4.1 Introducing exploratory data analysis
Exploratory data analysis (EDA) aims to describe the main characteristics of a data set often using visual techniques. Wikipedia defines it as “an approach to analyzing data sets to summarise their main characteristics, often with visual methods”.
It is an iterative process typically:
1. Generate questions about your data
2. Search for answers by visualising, transforming, and modelling
3. Refine/generate new questions
(Grolemund and Wickham 2018)
John Tukey (1915-2000) is the statistician largely credited with developing and promoting Exploratory Data Analysis, along with a bunch of other stuff! As the name suggests, it’s about exploring data, i.e., hypothesis generation rather than hypothesis confirmation (sometimes called confirmatory analysis typically using Inferential Statistics).
With the availability of interactive data analysis tools, such as RStudio, EDA is seen as a key part of the data analysis process. It also helps address problems of data complexity and difficulties in knowing what are the important questions to be answered. Note that these may be different or a superset of the questions identified by the relevant stakeholders.
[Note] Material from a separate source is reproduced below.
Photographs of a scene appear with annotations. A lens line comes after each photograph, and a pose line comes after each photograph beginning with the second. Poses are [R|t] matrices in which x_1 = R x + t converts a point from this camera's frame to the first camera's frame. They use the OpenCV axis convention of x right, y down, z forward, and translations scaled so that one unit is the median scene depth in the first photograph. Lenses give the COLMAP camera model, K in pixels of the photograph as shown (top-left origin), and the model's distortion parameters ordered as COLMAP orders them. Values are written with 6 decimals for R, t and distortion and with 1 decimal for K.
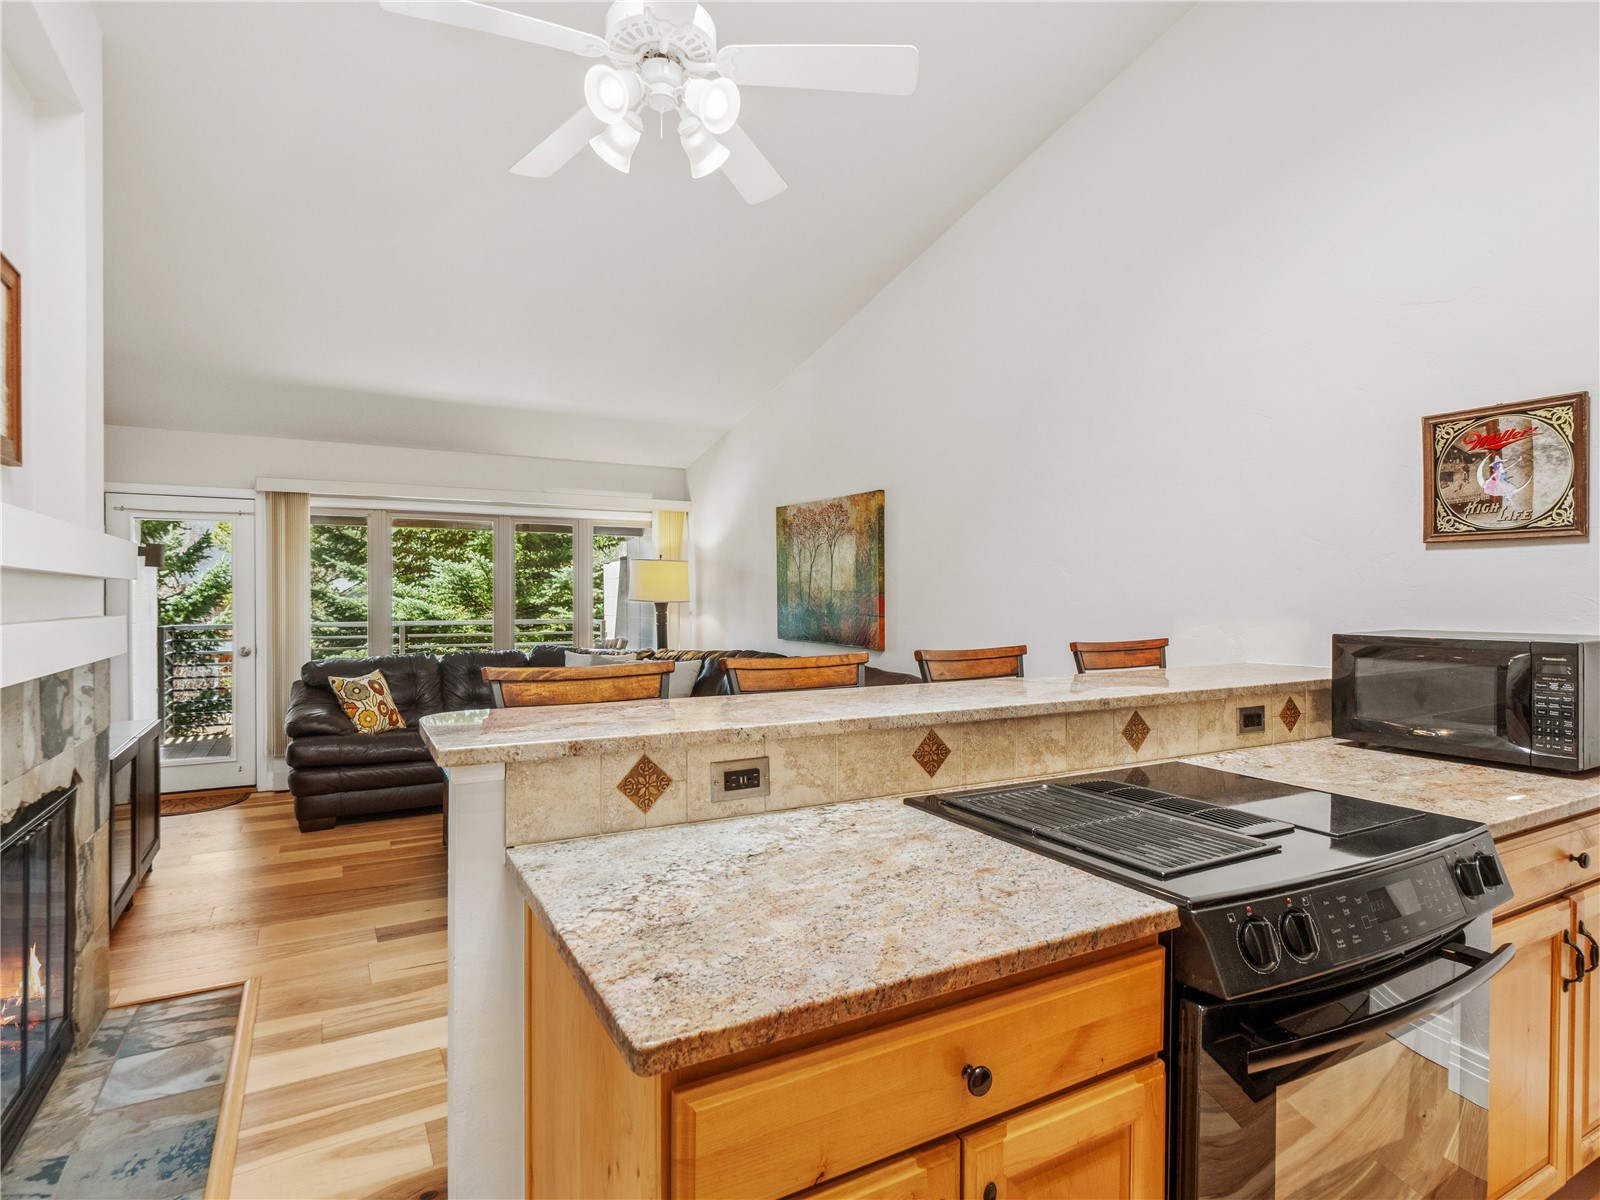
lens RADIAL K [[853.7, 0, 800.0], [0, 853.7, 600.0], [0, 0, 1]] dist [0.000258, 0.000155]
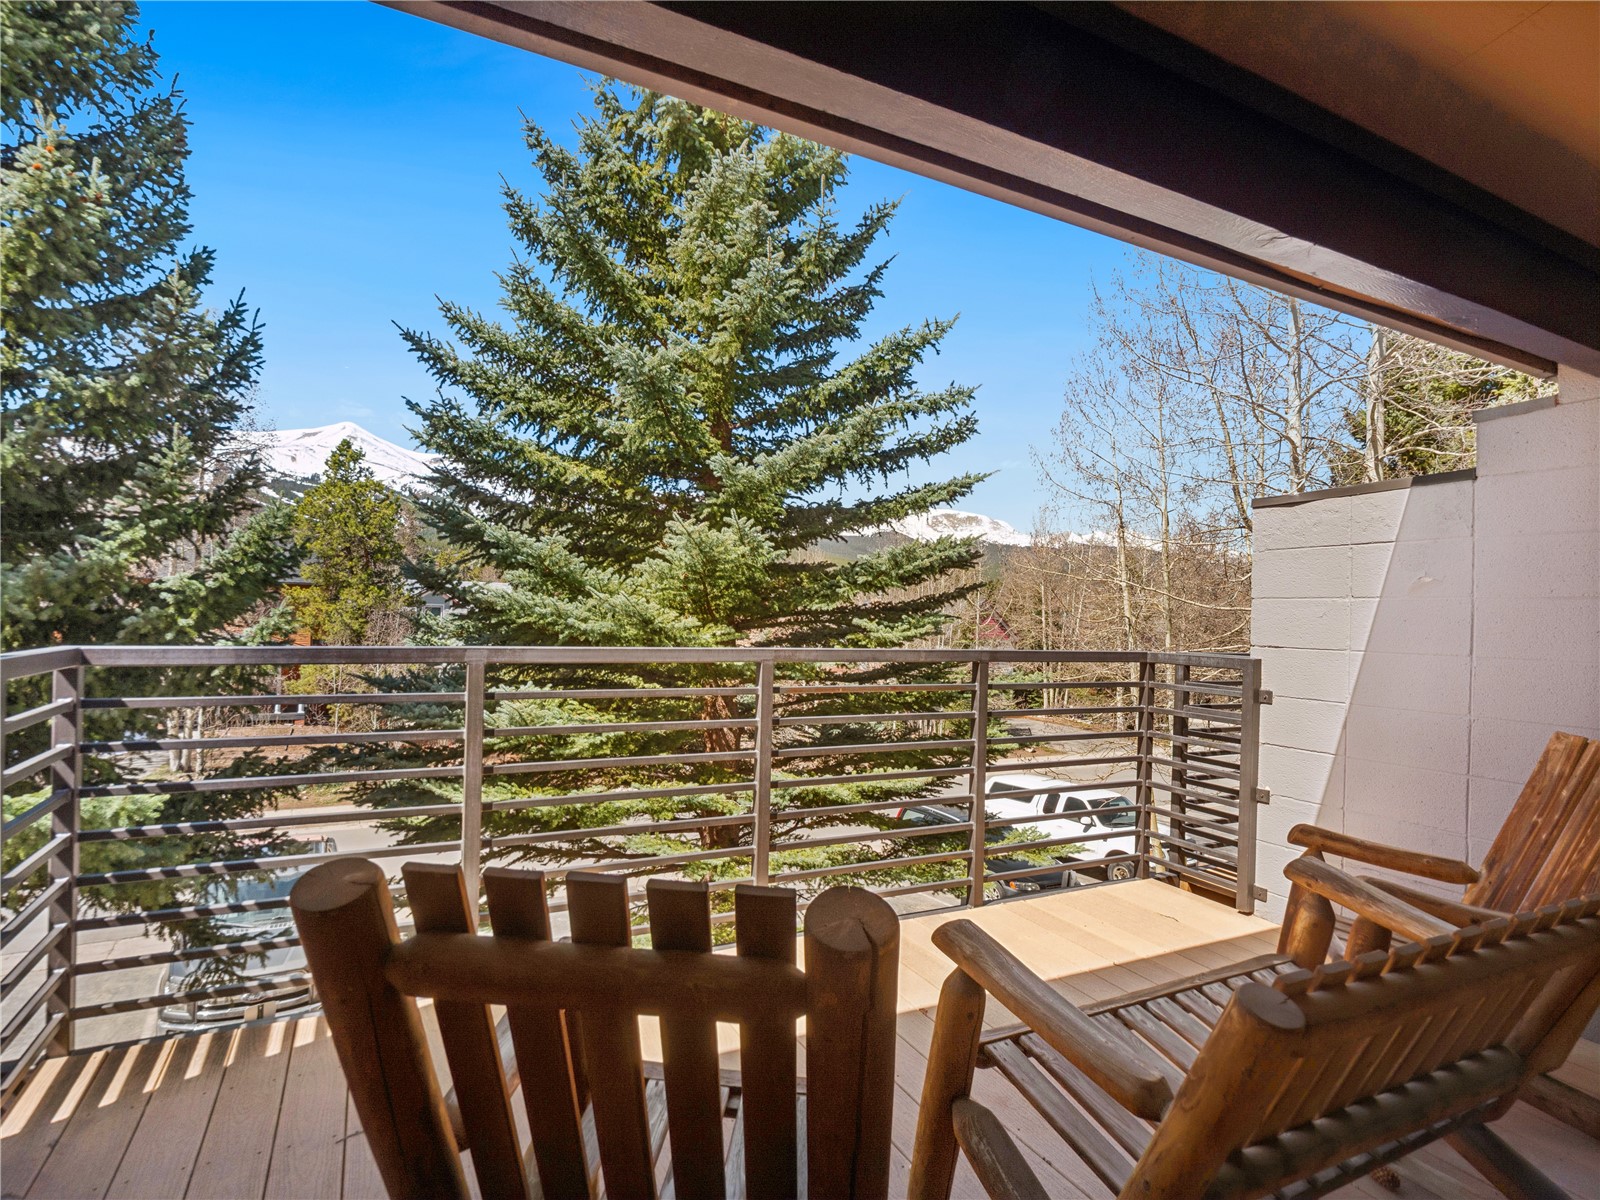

Remember by its very nature EDA, will not be a well-defined process. Nevertheless, it should be systematic.
4.1.1 Data questions
Far better an approximate answer to the right question, which is often vague, than an exact answer to the wrong question, which can always be made precise. -— John Tukey
There is, unsurprisingly, no rule about which questions you should ask but, three questions are generally helpful:
- What data types am I dealing with?
- What is a typical value?
- What uncertainty surrounds this estimate of typicality?
- What type of variation occurs within my variables?
- Does the data set contain outliers?
- What type of covariation occurs between my variables?
- More specifically, if there are any factors, do they have an effect?
A longer list of analysis questions can be found from the NIST Engineering Statistics Handbook. Of course many questions will be domain specific, supplied by the client or stakeholder or discovered through the EDA process itself.
4.1.2 Spotting data quality problems
you always need to investigate the quality of your data
– (Grolemund and Wickham 2018)
One purpose of EDA is to help you spot data quality problems. Although there is no recipe, getting a ‘feel’ for the data or ‘eyeballing’ it can be very powerful. This early encounter can help you spot anomalies and potential problems. Obviously the earlier quality can be checked and the data cleaned, the fewer the opportunities for wasted effort and misleading analyses.
The next chapter reviews data quality checking, cleaning and imputation in detail but I want to flag up in advance that this is a key benefit of EDA.
References
Grolemund, Garrett, and Hadley Wickham. 2018. “R for Data Science.”
Peng, Roger D, and Elizabeth Matsui. 2015. “The Art of Data Science.” A Guide for Anyone Who Works with Data. Skybrude Consulting, LLC.